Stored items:
▶

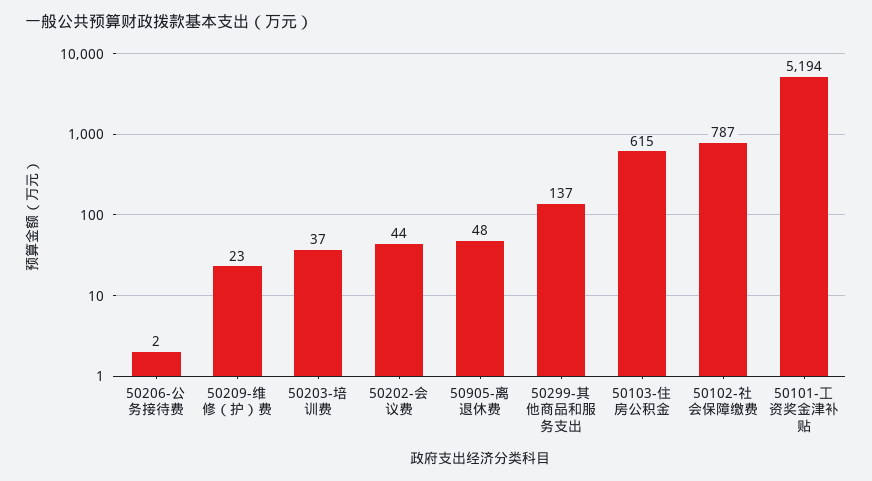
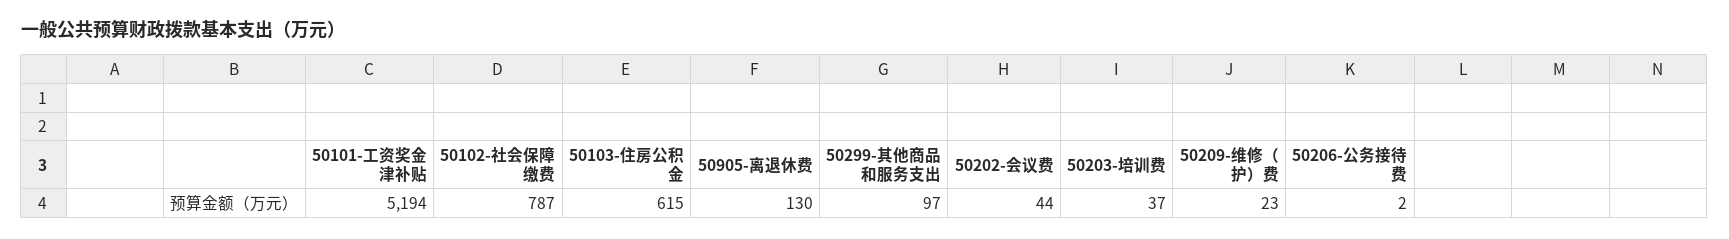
  {
    "50206-公务接待费": 2,
    "50209-维修（护）费": 23,
    "50203-培训费": 37,
    "50202-会议费": 44,
-   "50905-离退休费": 48,
+   "50905-离退休费": 130,
-   "50299-其他商品和服务支出": 137,
+   "50299-其他商品和服务支出": 97,
    "50103-住房公积金": 615,
    "50102-社会保障缴费": 787,
    "50101-工资奖金津补贴": 5194
  }

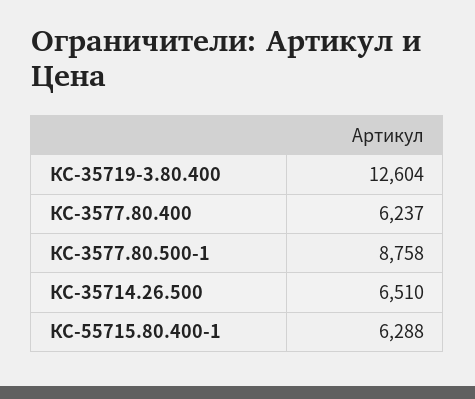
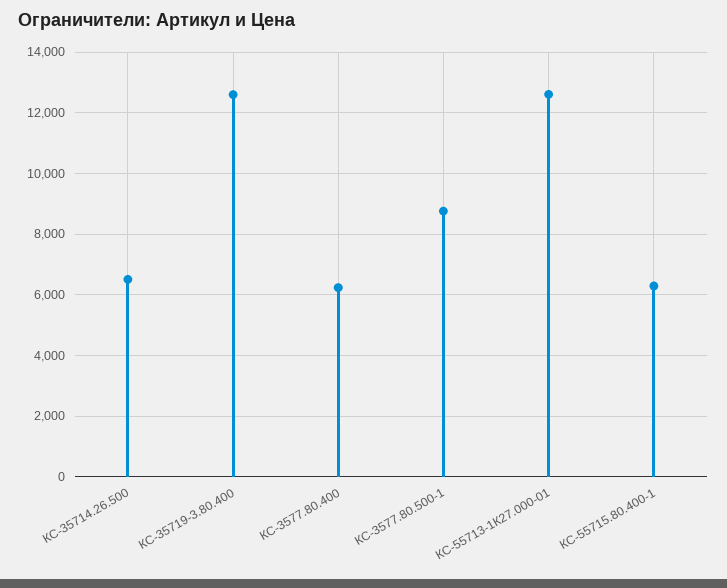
  {
    "КС-35719-3.80.400": 12604,
    "КС-3577.80.400": 6237,
    "КС-3577.80.500-1": 8758,
    "КС-35714.26.500": 6510,
-   "КС-55715.80.400-1": 6288
+   "КС-55715.80.400-1": 6288,
+   "КС-55713-1К27.000-01": 12600
  }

◀

## Task objective:
Copy out every line of the data where the word "其他商品和服务支出" occurs.

## Solution for this task:
-   "50299-其他商品和服务支出": 137,
+   "50299-其他商品和服务支出": 97,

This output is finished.